Making asynchronous http requests using python's asyncio


I am trying to do some scraping where I essentially have a list of URLs and I get the HTML response and then continue with the scraping. Naturally, I have attempted to make the requests to the URLs asynchronously but I have failed.

Here is what I have so far:

import aiohttp
import asyncio


async def save_file(row, file_path):
    with open(file_path, 'w') as f:
        f.write(row)


async def download_html(url_idx, url):
    async with aiohttp.ClientSession() as session:
        async with session.get(url) as resp:

            # Requesting the page
            body = await resp.text()

            file_path = #path to output file

            #some scraping logic......

            await save_file(#result of the scrapping, file_path)


async def main():
    urls = ['url1', 'url2', 'url3']
    tasks = []

    for url_idx, url in enumerate(urls):
        task = asyncio.create_task(download_html(url_idx, url))
        tasks.append(task)
    await asyncio.gather(*tasks)

if __name__ == "__main__":
    loop = asyncio.get_event_loop()
    loop.run_until_complete(main())

Running the above code gives me this error:

There is no current event loop: loop = asyncio.get_event_loop()
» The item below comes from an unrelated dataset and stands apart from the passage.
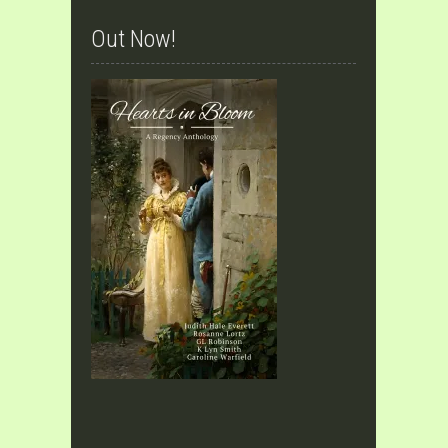
Out Now!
What would be the right approach?

I would also love to know how to use tqdm to display a progress bar.


Solution

  • Here is example how you can restructure a little bit your code + integrate tqdm progress bar:

    import asyncio
    
    import aiohttp
    from bs4 import BeautifulSoup
    from tqdm import tqdm
    
    
    async def download_html(session, url):
        async with session.get(url) as resp:
            # Requesting the page
            body = await resp.text()
    
            soup = BeautifulSoup(body, "html.parser")
            return url, soup.title.text
    
    
    async def main():
        urls = [
            "http://www.google.com",
            "http://www.google.es",
            "http://www.google.de",
        ]
    
        async with aiohttp.ClientSession() as session:
            tasks = set()
            for url_idx, url in enumerate(urls):
                task = asyncio.create_task(download_html(session, url))
                tasks.add(task)
    
            results = []
            for t in tqdm(asyncio.as_completed(tasks), total=len(tasks)):
                url, title = await t
                results.append((url, title))
    
        print()
        print("Results:")
        print(*results, sep="\n")
    
        # save the results, etc.
        # ...
    
    
    if __name__ == "__main__":
        asyncio.run(main())
    

    Prints:

    100%|███████████████████████████████████████████████████████| 3/3 [00:00<00:00, 24.20it/s]
    
    Results:
    ('http://www.google.com', 'Google')
    ('http://www.google.de', 'Google')
    ('http://www.google.es', 'Google')